Critical fabulation and unfilmed scripts: a decolonial bias

University of Brasília, Brazil

The recent field of Shadow Cinema highlights the challenges of telling an alternative film history emphasizing the role played by unproduced pictures. Under this perspective, directors, producers and production companies may have their work reassessed. Shadow cinema opens up a vital new line of research; its authors, however, do not look into screenplays nor unfilmed scripts, neglecting their contributions to the research.

This paper aims to emphasize the role of unproduced screenplays toward shadow cinema, or a speculative archaeology, and its alternative film history. Initially, a typology of unfilmed scripts will be shared, highlighting four types of unproduced screenplays. Moreover, these types arouse and activate different sorts of imaginary worlds, fictions, fables, timing and speculative approaches. In addition, this typology is influenced by gatekeeping, censorship, and other economical and biographical aspects that may determine the non-production of a script.

Secondly, unfilmed screenplays may have different attributes while contrasting consolidated film industries and ones marked by scarce production. The less a filmmaker or a film company produces, the more revealing their unproduced scripts are. Therefore, film ideas and unfilmed screenplays written by filmmakers from the global south may hide aesthetic worlds. Unfilmed scripts point out to worlds marked by fragments and failure, inviting readers to speculate toward their future fictions as well as worlds and works that haven’t been seen under historical lenses.

Following this decolonial bias, I will bring the cases of unfilmed scripts written by Manoel de Oliveira, Sergei Parajanov, Lima Barreto, Ousmene Sembene and Sara Maldoror. Akin to Saidyia Hartman’s critical fabulation concept, I am going to imagine the combination of these stories, speculating what kind of imaginary and film worlds might have happened if these (or similar unfilmed) stories would have been produced in their own historical time.

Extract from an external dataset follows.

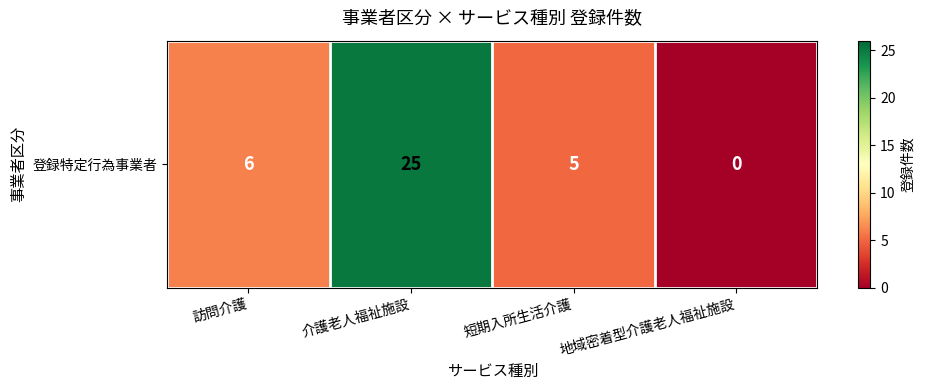

The chart shows a value of 8 at 訪問介護. True or false?

False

I am Brazilian, and a professor in the Department of Communication at the University of Brasilia. I have taught undergraduate students for the last 20 years, in different Brazilian and international universities. I have been awarded key grants such as DAAD and Fulbright, and since finishing my PhD I have had the joy of presenting in some of the most important congresses and seminars in the cinema world, such as SCMS, Film-Philosophy, NECS, Screenwriting Research Network and many others. I have had publications in a number of newspapers and film review magazines, for instance The Journal of Screenwriting, Senses of Cinema and La Furia Umana, to name a few. My first book was published in 2016 and the second in 2022; the former is about the partnership between Peter Handke and Wim Wenders, and the latter is about unproduced Hollywood scripts.